Asterisk - The Open Source Telephony Project
18.5.0
|
The purpose of this API is to provide an easy and flexible way to bridge channels of different technologies with different features.
Bridging technologies provide the mechanism that do the actual handling of frames between channels. They provide capability information, codec information, and preference value to assist the bridging core in choosing a bridging technology when creating a bridge. Different bridges may use different bridging technologies based on needs but once chosen they all operate under the same premise; they receive frames and send frames.
Bridges are a combination of bridging technology, channels, and features. A developer creates a new bridge based on what they are currently expecting to do with it or what they will do with it in the future. The bridging core determines what available bridging technology will best fit the requirements and creates a new bridge. Once created, channels can be added to the bridge in a blocking or non-blocking fashion.
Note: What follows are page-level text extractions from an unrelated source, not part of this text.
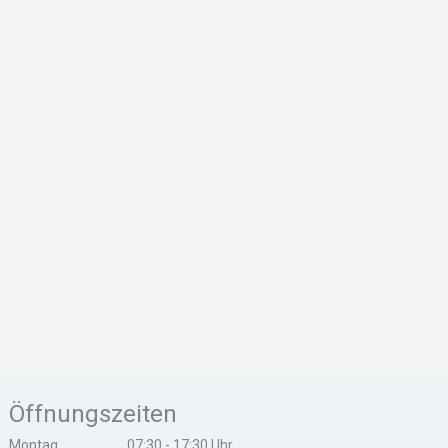
Öffnungszeiten
Montag
07:30 - 17:30 Uhr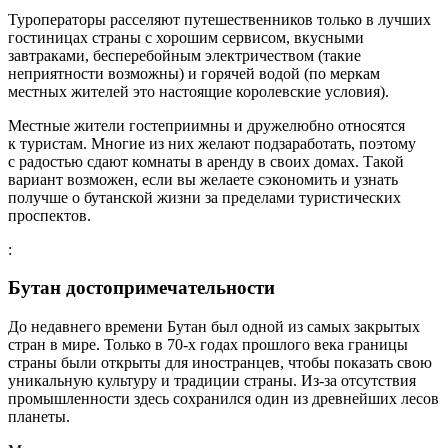
Туроператоры расселяют путешественников только в лучших
гостиницах страны с хорошим сервисом, вкусными
завтраками, бесперебойным электричеством (такие
неприятности возможны) и горячей водой (по меркам
местных жителей это настоящие королевские условия).
Местные жители гостеприимны и дружелюбно относятся
к туристам. Многие из них желают подзаработать, поэтому
с радостью сдают комнаты в аренду в своих домах. Такой
вариант возможен, если вы желаете сэкономить и узнать
получше о бутанской жизни за пределами туристических
проспектов.
:
Бутан достопримечательности
До недавнего времени Бутан был одной из самых закрытых
стран в мире. Только в 70-х годах прошлого века границы
страны были открыты для иностранцев, чтобы показать свою
уникальную культуру и традиции страны. Из-за отсутствия
промышленности здесь сохранился один из древнейших лесов
планеты.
Features are such things as channel muting or DTMF based features such as attended transfer, blind transfer, and hangup. Feature information must be set at the most granular level, on the channel. While you can use features on a global scope the presence of a feature structure on the channel will override the global scope. An example would be having the bridge muted at global scope and attended transfer enabled on a channel. Since the channel itself is not muted it would be able to speak.
Feature hooks allow a developer to tell the bridging core that when a DTMF string is received from a channel a callback should be called in their application. For example, a conference bridge application may want to provide an IVR to control various settings on the conference bridge. This can be accomplished by attaching a feature hook that calls an IVR function when a DTMF string is entered.